Task details — Respond with the count alone after checking every line in the material below for "none".

Supplied data —
━━━

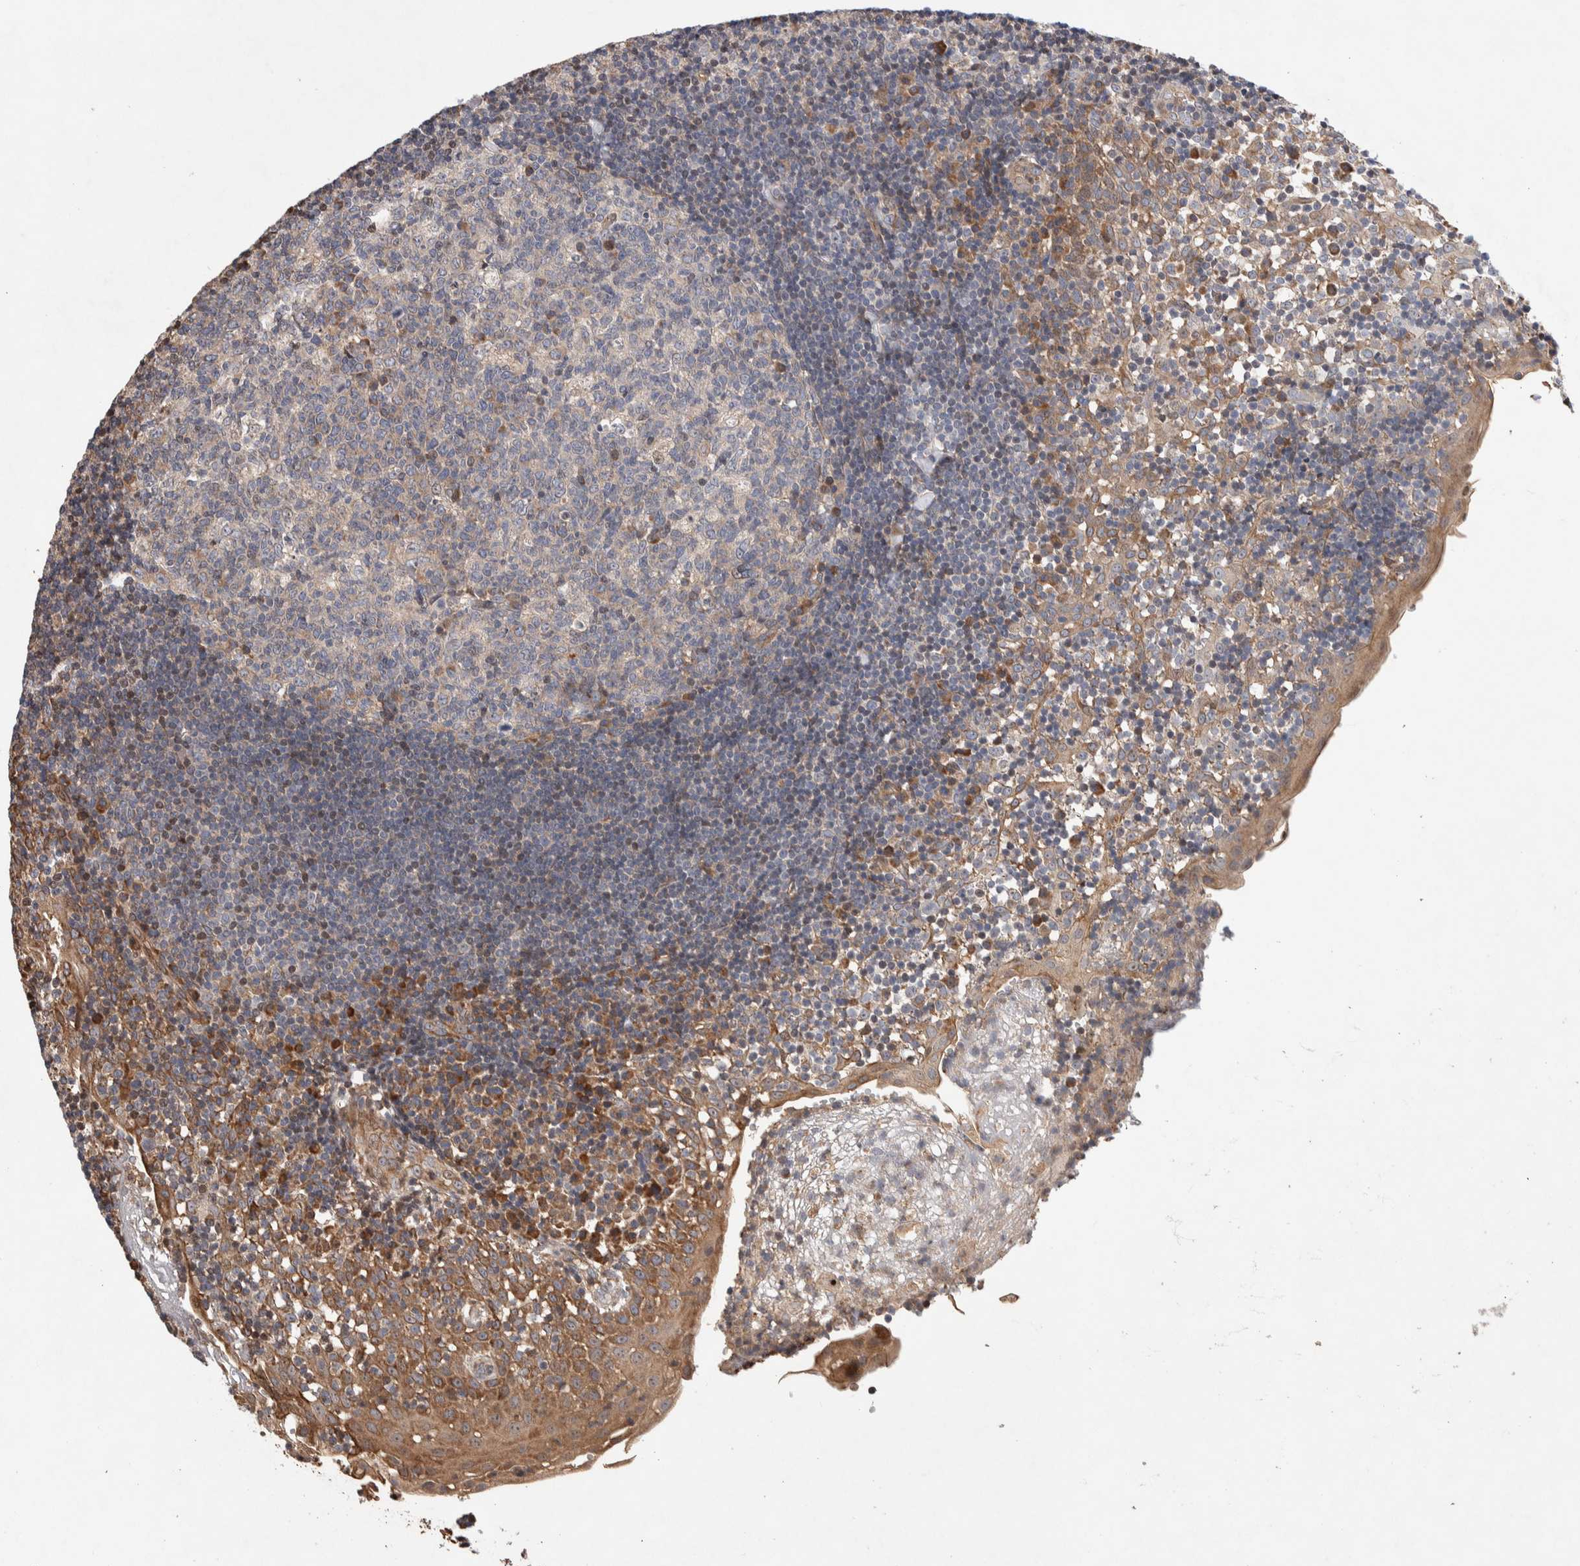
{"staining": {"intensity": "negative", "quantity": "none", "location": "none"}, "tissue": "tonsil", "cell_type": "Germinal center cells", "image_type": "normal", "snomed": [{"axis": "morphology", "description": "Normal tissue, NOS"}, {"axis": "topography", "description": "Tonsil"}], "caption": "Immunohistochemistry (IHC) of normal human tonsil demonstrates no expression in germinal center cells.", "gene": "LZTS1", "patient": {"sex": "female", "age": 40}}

━━━

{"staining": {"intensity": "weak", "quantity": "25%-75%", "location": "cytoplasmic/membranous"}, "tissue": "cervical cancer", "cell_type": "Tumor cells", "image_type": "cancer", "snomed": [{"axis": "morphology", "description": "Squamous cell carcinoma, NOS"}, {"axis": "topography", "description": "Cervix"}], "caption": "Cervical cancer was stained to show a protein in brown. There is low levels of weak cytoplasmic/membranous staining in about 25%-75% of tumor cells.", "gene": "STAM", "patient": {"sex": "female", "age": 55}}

━━━

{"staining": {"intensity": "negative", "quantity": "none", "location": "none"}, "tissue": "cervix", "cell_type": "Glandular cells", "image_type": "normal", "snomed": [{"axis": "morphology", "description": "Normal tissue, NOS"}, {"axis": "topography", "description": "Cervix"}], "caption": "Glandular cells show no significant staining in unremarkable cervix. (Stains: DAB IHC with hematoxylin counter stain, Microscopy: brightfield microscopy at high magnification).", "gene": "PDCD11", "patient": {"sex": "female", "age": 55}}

━━━

Written response — 2